The resilience paradigm offers potentials to master uncertainty for technical system designs in a rapidly changing environment. Hence, the interest in this field is evolving. For instance cities enforce the resilience of their infrastructure [34]. In 2020 the Covid-19 pandemic disclosed the vulnerability of global production and supply chains. These developments will affect technical systems as well. To increase attention on the topic within engineering domain use cases, the following possible potentials are emerging:

Flexibility. With a focus on resilience, more flexibility [2, Section 3.5] can be created for processes and products. This results from the fact that systems are no longer designed deterministically, but that changes can always be made.
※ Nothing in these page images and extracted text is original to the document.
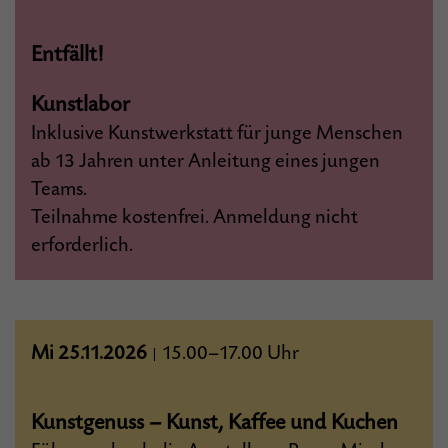
Entfällt!
Kunstlabor
Inklusive Kunstwerkstatt für junge Menschen
ab 13 Jahren unter Anleitung eines jungen
Teams.
Teilnahme kostenfrei. Anmeldung nicht
erforderlich.
Mi 25.11.2026
15.00–17.00 Uhr
|
Kunstgenuss – Kunst, Kaffee und Kuchen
New Mechanism of Actions. Through new systems, mechanisms can be explored and tested that were not previously considered in the usual way.

Learning from Errors. By integrating learning as a property of the technical system, it is possible to better analyze errors and malfunctions and learn from them. This can lead to a successive improvement of the systems. Thereby, especially highly safety relevant systems can be addressed because resilience enables a reduction of the risk of failure and thus an increase in the safety level.

6 Conclusion

The resilience paradigm differs from existing approaches to master uncertainty in the engineering domain. Typically, engineers try to identify uncertainty and design a system as robust as necessary. Today, one cannot say whether a resilient design might result in an even increased performance at similar effort. Nevertheless, addressing the paradigm of resilience is an important task for engineers. They are in a position to develop technical systems for the future—for a future, in which there is a high demand for resilient systems due to crises such as climate change or Covid-19. However, it is important to understand the deeper implications of the resilience paradigm. This includes that there is not one but a variety of possibilities to make a system resilient and that resilient systems do not have to absorb every potential disruption—it is even more important to strengthen the system to master likely ones. Especially in specific domains, such as critical infrastructure, a resilient technical system design can be beneficial. In other technical domains, a resilient design will not be required. Therefore, the context of the technical system is important and must always be considered. Furthermore, resilience should be understood as a process and not only as an output. While having resilience as an objective in mind during a product development, it can lead to solutions that have not been considered in advance. In order to approach the concept of resilience, it is therefore indispensable to have an interdisciplinary exchange.